**What is being asked**
Rewrite every line of the material below with "common name" changed to "vernacular name" and everything else left the same, omitting the pictures.

**Listing**
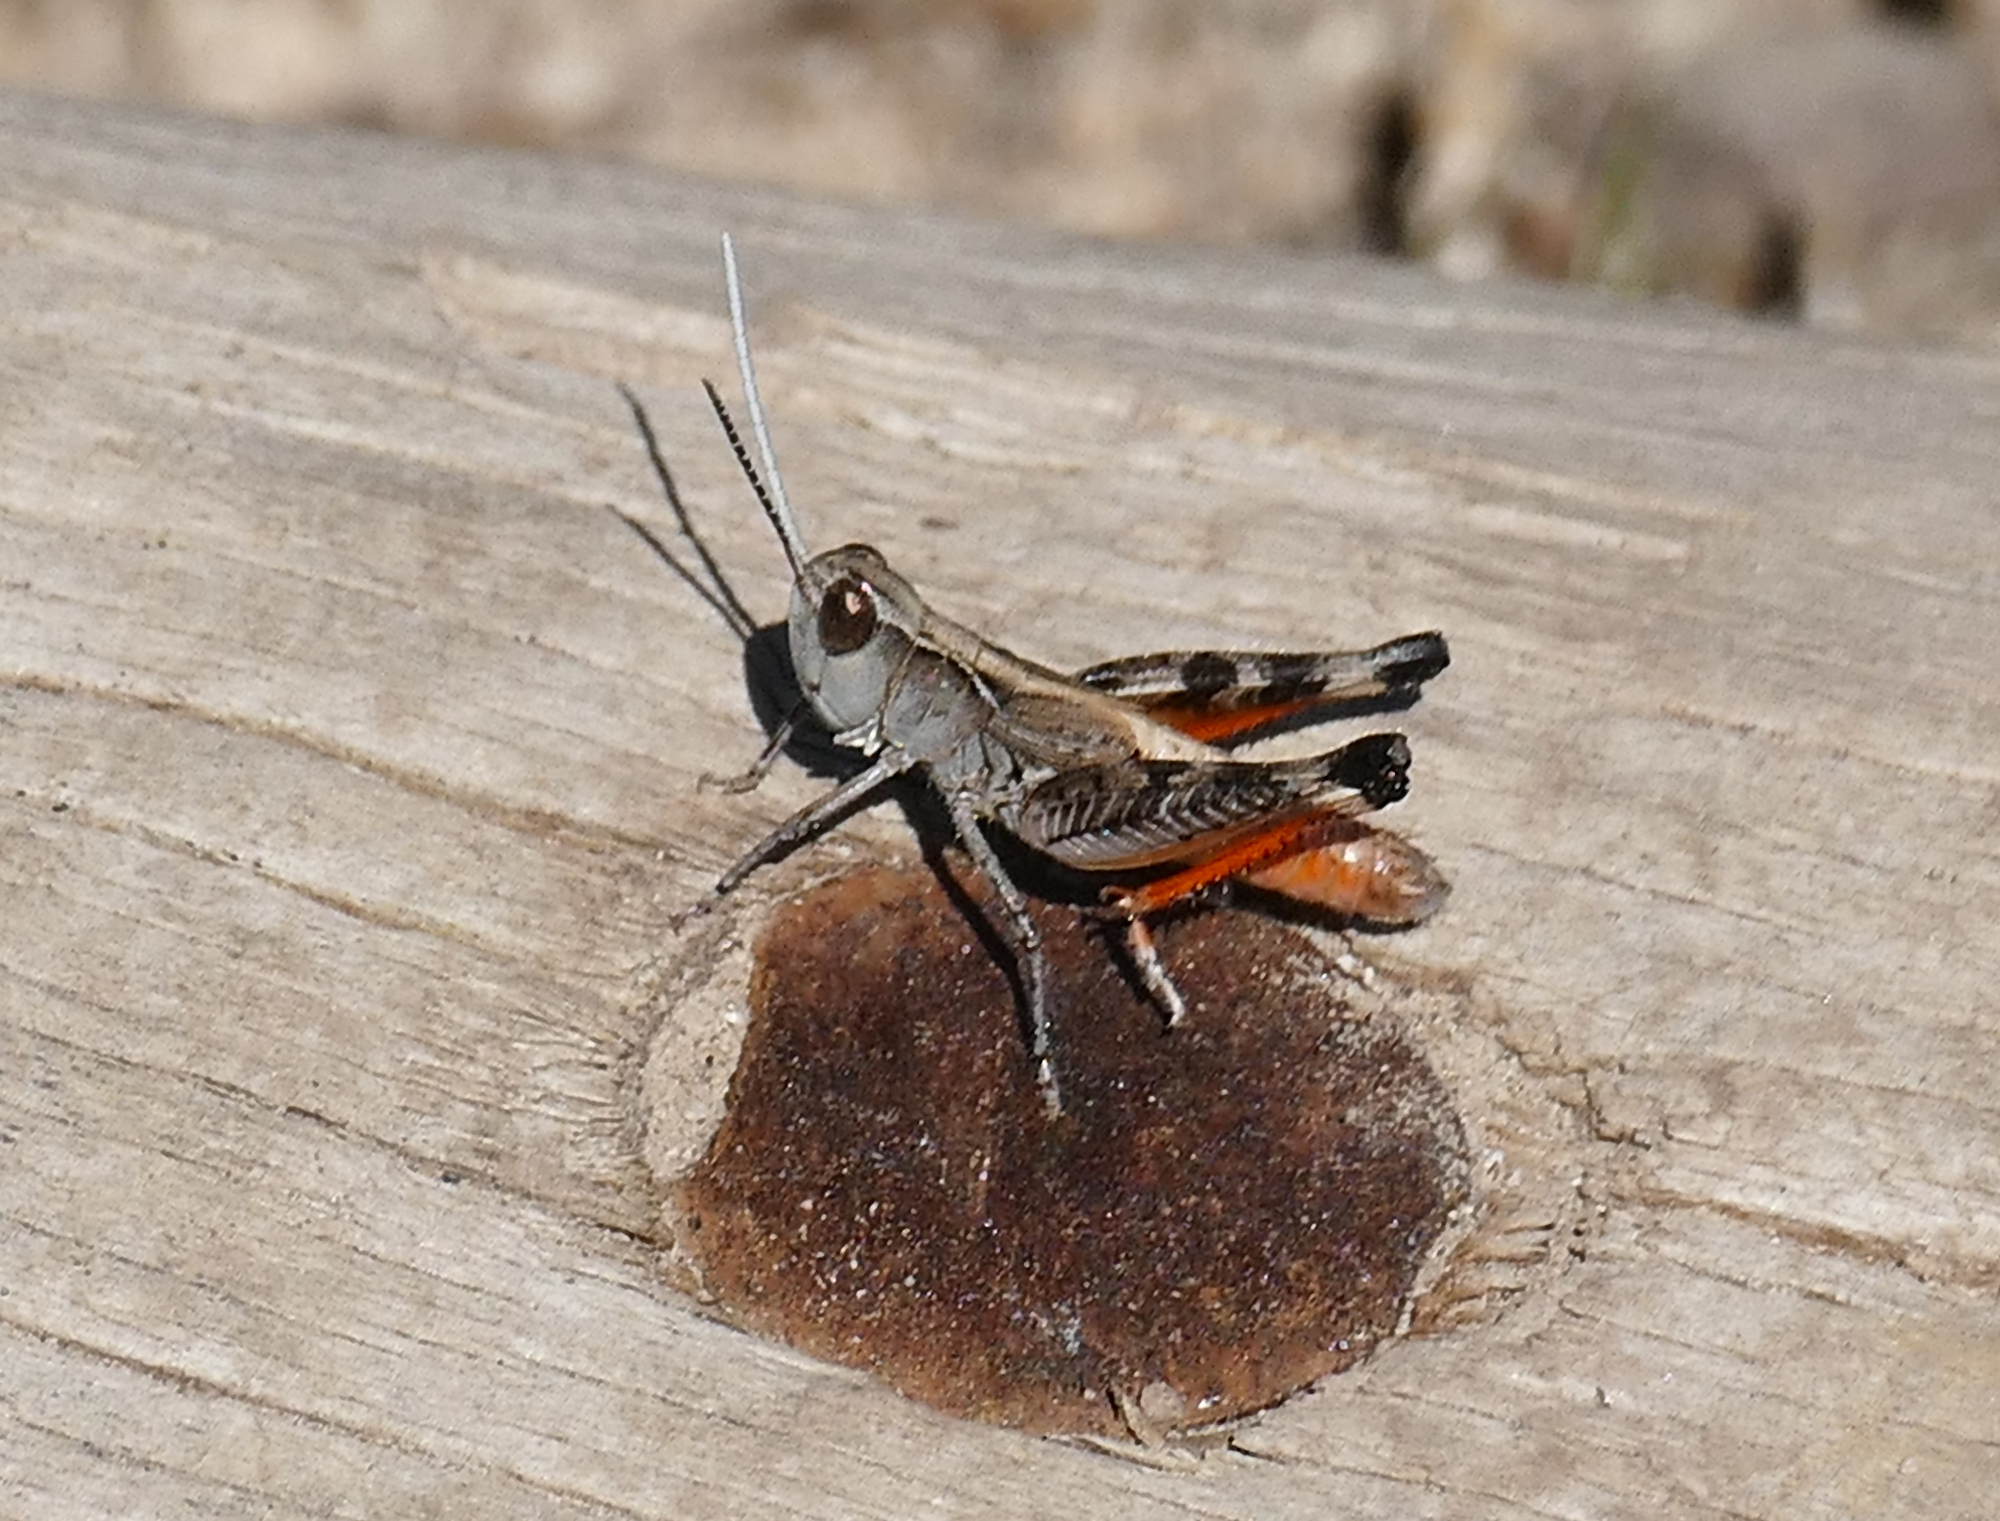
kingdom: Animalia
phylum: Arthropoda
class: Insecta
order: Orthoptera
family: Acrididae
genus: Ageneotettix
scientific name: Ageneotettix deorum
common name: White-whiskered grasshopper
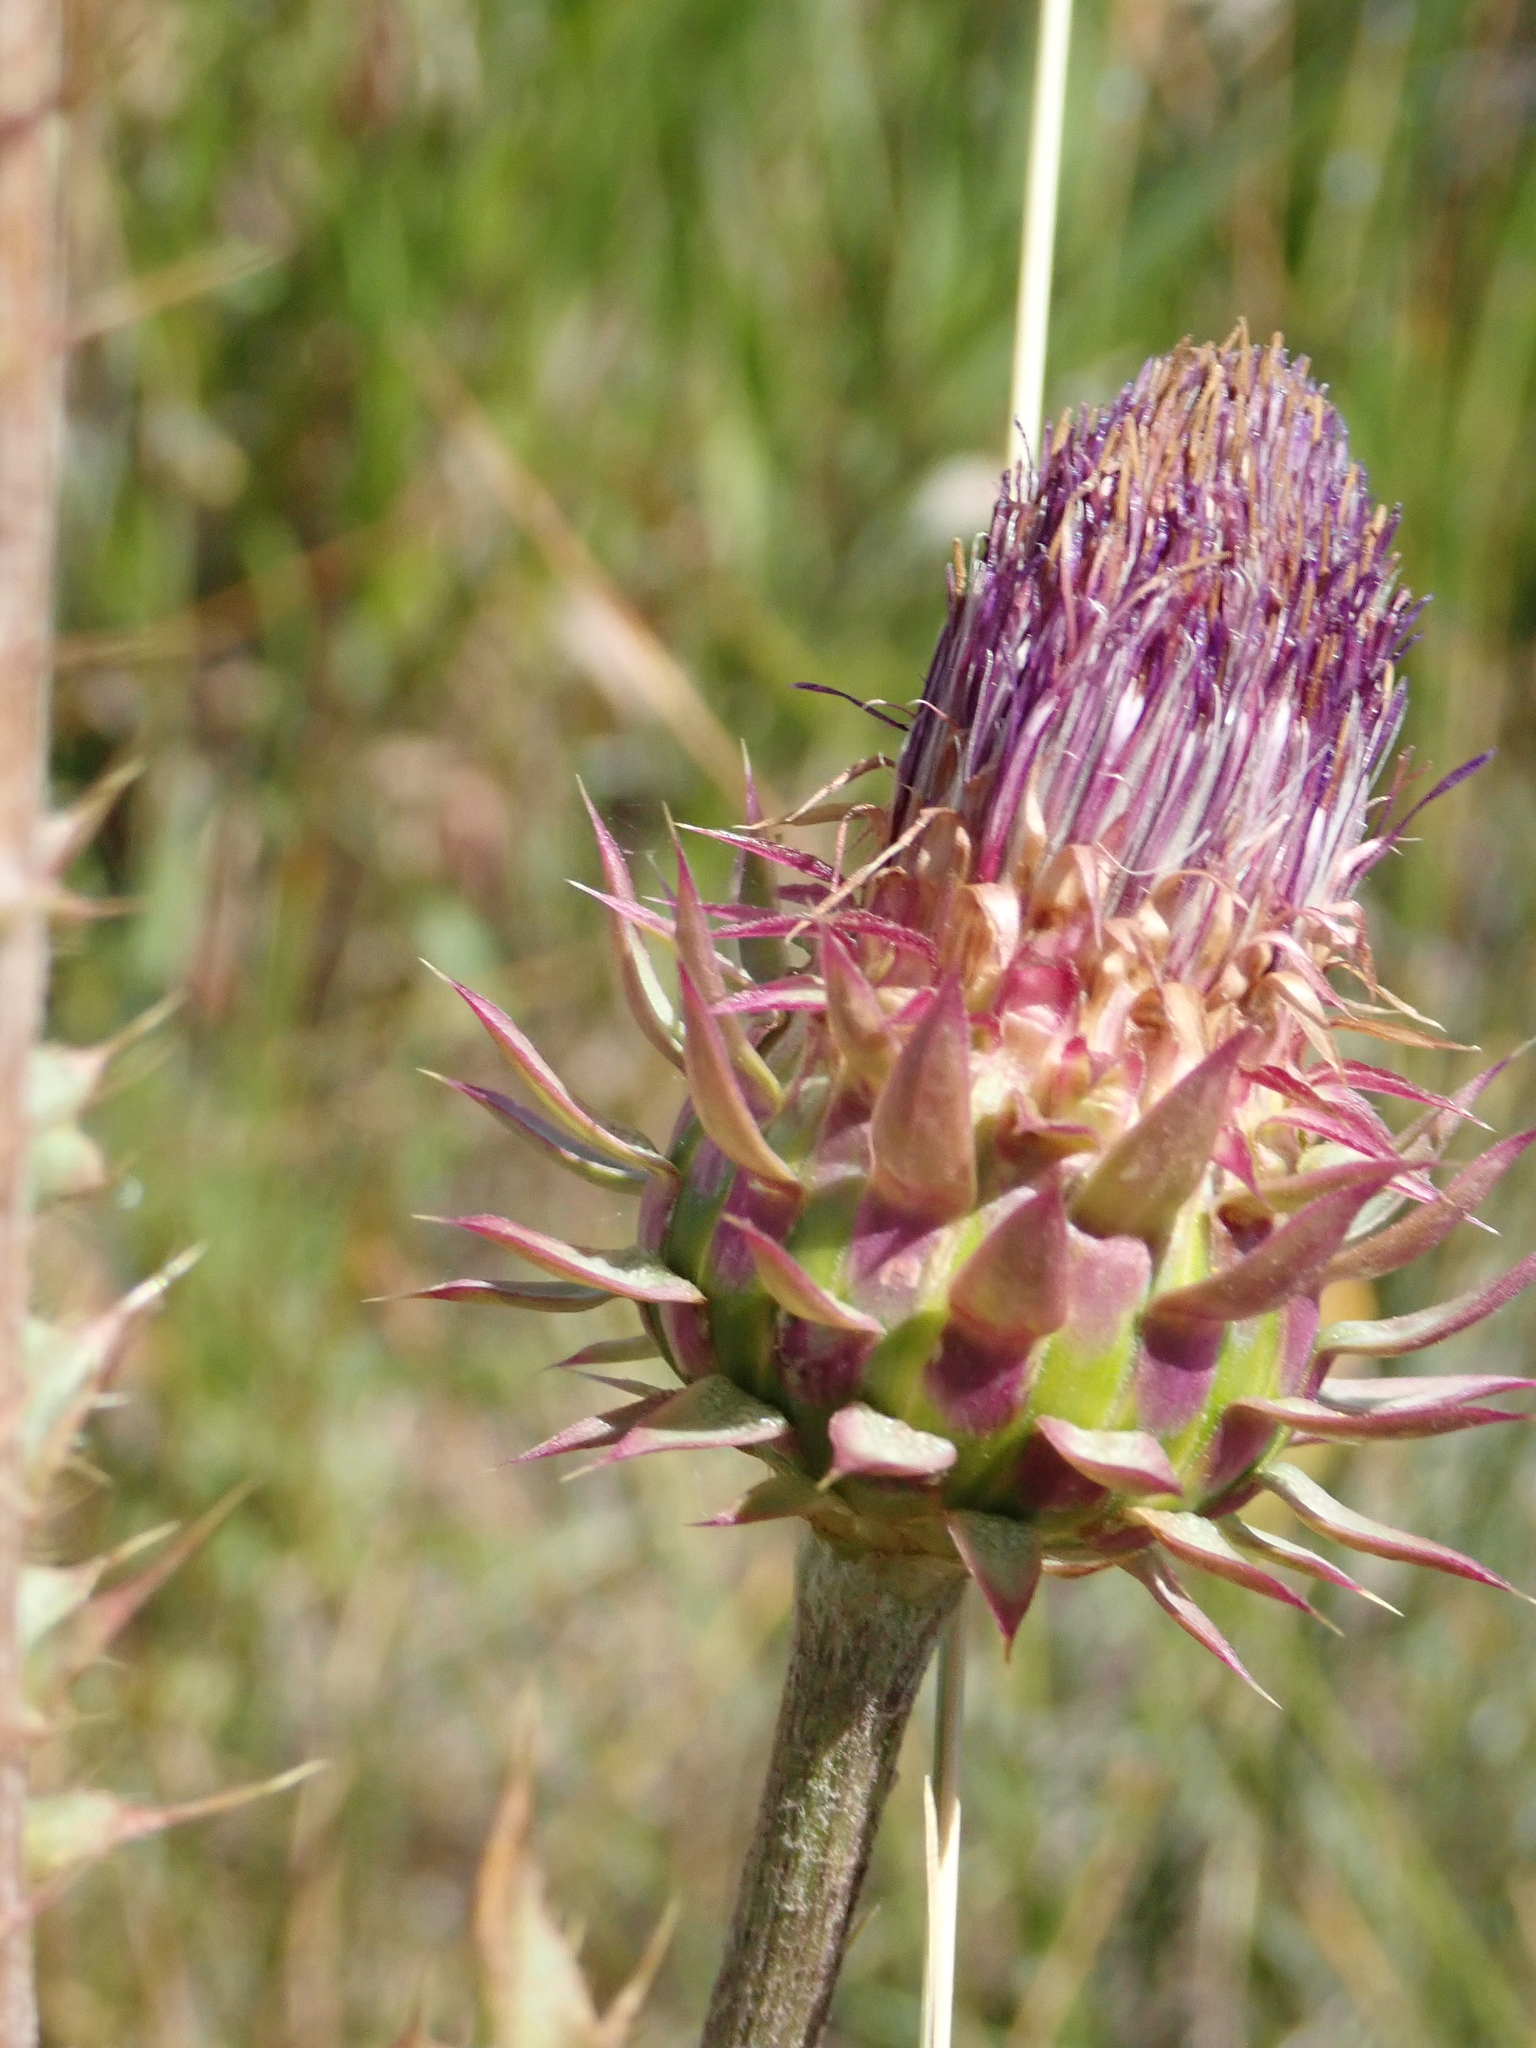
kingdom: Plantae
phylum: Tracheophyta
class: Magnoliopsida
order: Asterales
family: Asteraceae
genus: Carduus
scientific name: Carduus nutans
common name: Musk thistle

**Solution to this exercise**
kingdom: Animalia
phylum: Arthropoda
class: Insecta
order: Orthoptera
family: Acrididae
genus: Ageneotettix
scientific name: Ageneotettix deorum
vernacular name: White-whiskered grasshopper
kingdom: Plantae
phylum: Tracheophyta
class: Magnoliopsida
order: Asterales
family: Asteraceae
genus: Carduus
scientific name: Carduus nutans
vernacular name: Musk thistle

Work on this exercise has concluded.